Reading passage:
------------------------------------------------------------------------
Department of Urology, University of California, USA
*Corresponding author: Dr. Gamal Ghoniem, MD, FACS, Professor& Vice Chair of Urology, Chief Division of Female Urology, Pelvic Reconstruction Surgery & Voiding Dysfunction, University of California, Irvine, 333 City Blvd. West, Ste. 2100, Orange, CA 92868. Email: firstname.lastname@example.org
Submission: December 06, 2017; Published: February 23, 2018
ISSN: 2577-1922 Volume1 Issue4
The Tibial nerve (TN), also known as posterior tibial nerve, the largest of the two major divisions of the sciatic nerve, is a continuation of the medial trunk of the sciatic nerve, which derives fibers from the ventral divisions of the L5, S1, and S3 roots, these nerves roots share same nerves roots to the detrusor, urinary sphincter, and pelvic floor muscles. Anatomical studies of the TN in the distal third of the leg and at the level ankle began to take more importance with the establishment and definition of course of the TN due to the wide clinical and research purposes of the TN and development of minimally invasive treatment of bladder dysfunction such as Percutaneous Tibial nerve stimulation (PTNS), nerve block and etc. [1,2]. We determined, through dissection of fresh cadaver, the neuroanatomy of the TN and its relation to the other structures at the ankle in relation to the tarsal tunnel.
------------------------------------------------------------------------
Data section:
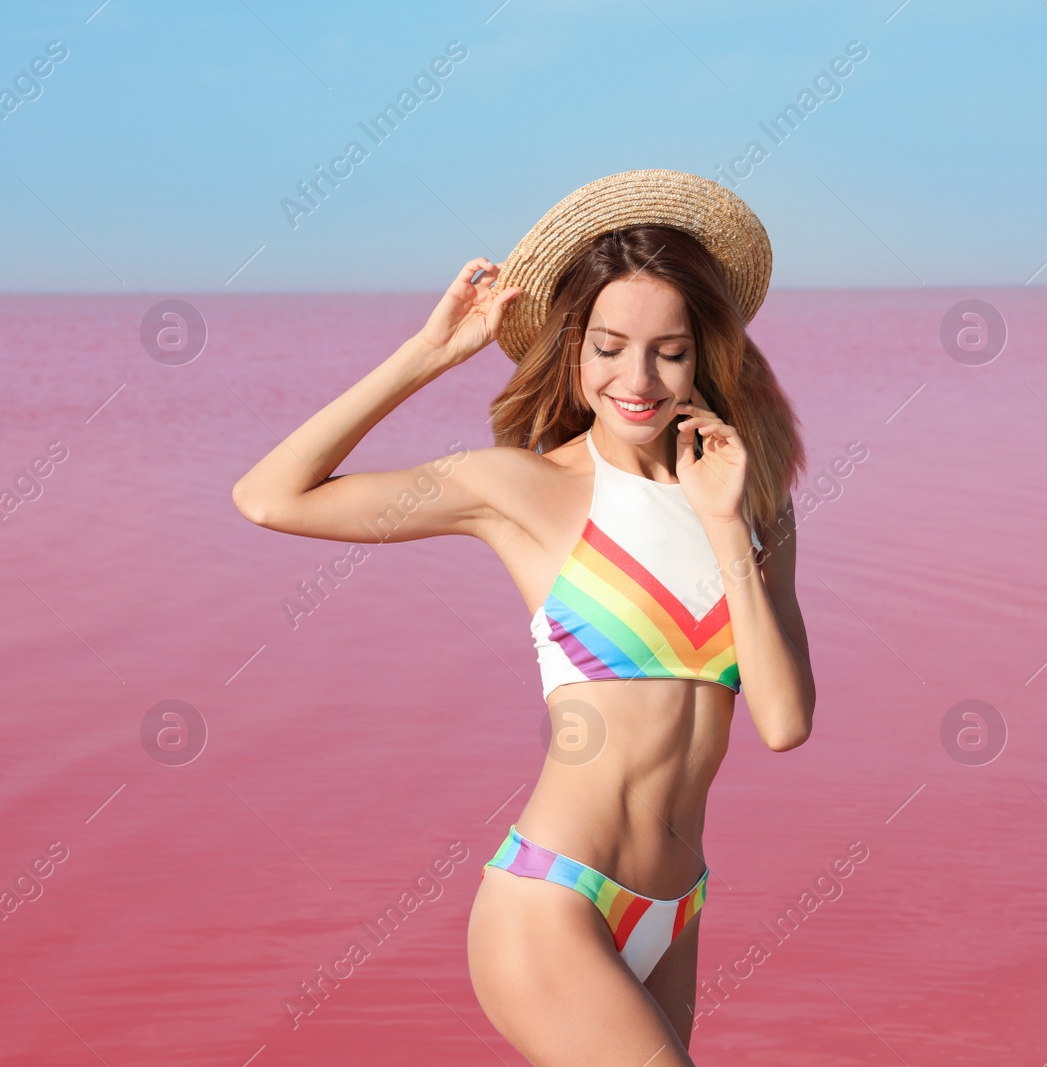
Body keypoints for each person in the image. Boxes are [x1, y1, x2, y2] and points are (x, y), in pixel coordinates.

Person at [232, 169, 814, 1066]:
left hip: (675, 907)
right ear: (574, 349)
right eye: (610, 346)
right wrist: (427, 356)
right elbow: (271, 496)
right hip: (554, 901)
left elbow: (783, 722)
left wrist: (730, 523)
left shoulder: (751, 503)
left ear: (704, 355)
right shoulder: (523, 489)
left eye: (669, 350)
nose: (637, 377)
------------------------------------------------------------------------
According to the tibial nerve passage, what other name is the tibial nerve known by? Rely only on the tibial nerve passage, not the rows.

The posterior tibial nerve.